[comp.unix.questions] How to translate from f/s block # to absolute disk sector?

jim@crom2.uucp (James P. H. Fuller) (04/14/91)

     A bad spot has appeared in my /usr2 file system and I'm very unclear what
to do about it.  (I'm running ISC release 2.2.) 

If I try to mount the offending filesystem,

   # mount /dev/dsk/0s4 /usr2

the disk spins for a while and then mount tells me "free block read error on
Primary AT Hard Disk unit 0 partition 4.... cannot mount /dev/dsk/0s4."

If I try to check/repair the filesystem,

   # fsck /dev/dsk/0s4

then during Phase 5 - Check Free List fsck responds "CAN NOT READ: BLK 106626".
If I tell it to continue and salvage the free list it seems to do so, i.e. fsck
goes to completion, tells me the file system was modified, and gives me back
the root # prompt.  However, the error is still there and the file system is
still not mountable.

If I make a new filesystem for /usr2 and restore from my backups it will then
be mountable and will run fine -- until the next time I reboot.  Then the same
old error reappears and the filesystem isn't mountable.


     The thing it *seems* I ought to do is to add information about this bad
disk spot to the list of bad sectors in /etc/partitions and *then* make a new
filesystem, but (HERE'S THE MAIN PROBLEM I'M ASKING ABOUT) the data in
/etc/partitions is in the form of absolute sectors, but what fsck reports is a
block number in a certain file system, and I don't know how to go from the one
to the other.
     I tried using ISC's sysadm program to add the bad block info.  This looks
promising, since choice 1) under the HARD DISK MANAGEMENT submenu is

   1) addbadblocks   enter bad sector information

but in fact the prompts you get if you choose addbadblocks don't have anything
to do with blocks -- sysadm wants absolute sector number, and no backtalk!
(Infuriatingly, if you hit ? to get help when it prompts for the absolute
sector number, it responds

   "This is the absolute sector number that was printed on the console."

although what was printed to the console was NOT absolute sector number but
rather relative (to a certain f/s) block number.)
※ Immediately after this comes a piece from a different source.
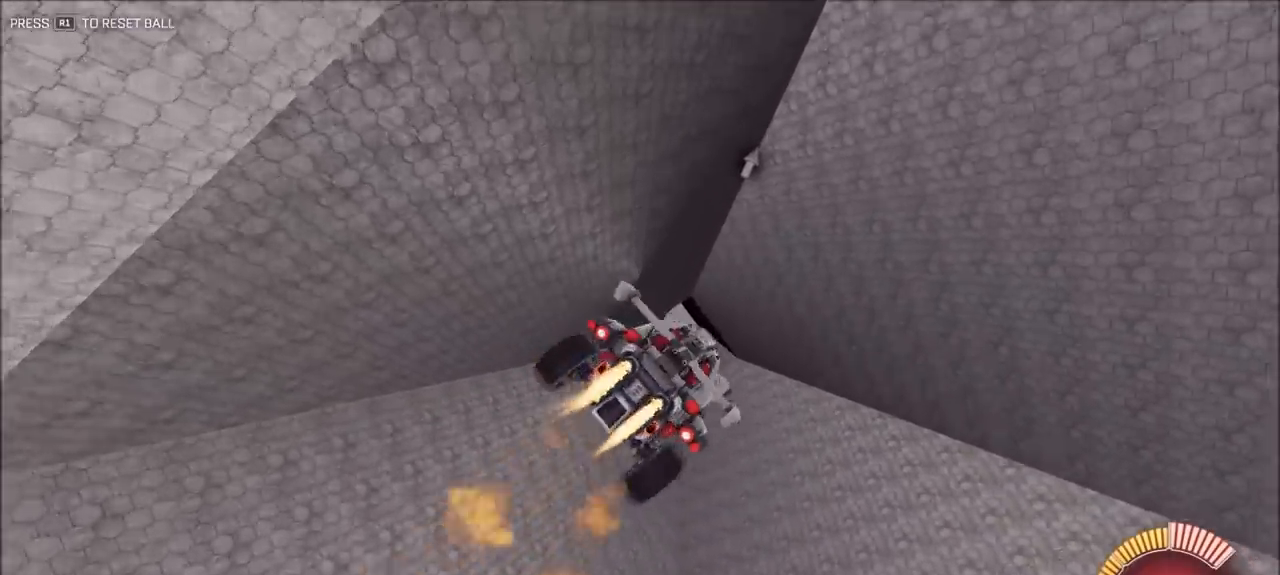
{"dt_ms": 500, "buttons": ["CIRCLE", "L1", "R2"], "left_stick": "right", "right_stick": "center", "events": [[17, "left_stick", "right"]]}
     In hopes that the bad area might be identified differently if I used
sysadm to check the bad f/s I tried choice 3) on the same menu, checkhdfsys.
It turns out this looks for file systems that are mounted, unmounts them and
checks them.  There's no way to tell it to check a f/s that *isn't* mounted.
So it seems that the only info available to me is what I get by running fsck
from the command line.

     I read and read in TFM and elsewhere, but not to much purpose.  I did
find a sentence in the man pages for fsdb that says "[fsdb] has conversions
to translate block and inode numbers into their corresponding disk addresses"
but the rest of the entry for fsdb is pretty cryptic (I mean it might as well
be written in Hittite, as far as I'm concerned) and I can't figure out how to
get it to do this, or even if it *can* do the conversion *and report it* to the
console, instead of just doing it internally for its own purposes.
 
     
     Will some kind and knowledgeable soul please tell me how to calculate an
absolute sector number from a block number, or how to persuade fsdb to do this?

                                           THANKS VERY MUCH
                                               James Fuller
                                     jim%crom2@nstar.rn.com 

john@jwt.UUCP (John Temples) (04/14/91)

In article <1991Apr13.202621.272@crom2.uucp> jim@crom2.uucp (James P. H. Fuller) writes:
>the disk spins for a while and then mount tells me "free block read error on
>Primary AT Hard Disk unit 0 partition 4.... cannot mount /dev/dsk/0s4."

>then during Phase 5 - Check Free List fsck responds "CAN NOT READ: BLK 106626".

If you're getting a physical read error, I would expect the hard disk
driver to be giving you an error message along with mount's or fsck's
message.  Whenever I've seen a bad sector pop up, the driver gives you
the physical sector number.  But doesn't ISC do dynamic bad sector
mapping?  ESIX does; this is a really nice feature.
-- 
John W. Temples -- john@jwt.UUCP (uunet!jwt!john)

ed@mtxinu.COM (Ed Gould) (04/15/91)

>then during Phase 5 - Check Free List fsck responds
>"CAN NOT READ: BLK 106626".

If this message appears *without* any indication from the driver that
there was a read error, then the problem is that the super-block thinks
that the filesystem extends past the end of the partition in which it
was created.  It's possible to create such a filesystem on some systems
with some versions of mkfs, since creating the filesystem does not often
involve writing into the last several sectors.   It should not be possible
to create one of these on a BSD-based filesystem, since newfs is supposed
to attempt to write into the last sector of the filesystem before doing
anything else.

-- 
Ed Gould			No longer formally affiliated with,
ed@mtxinu.COM			and certainly not speaking for, mt Xinu.

"I'll fight them as a woman, not a lady.  I'll fight them as an engineer."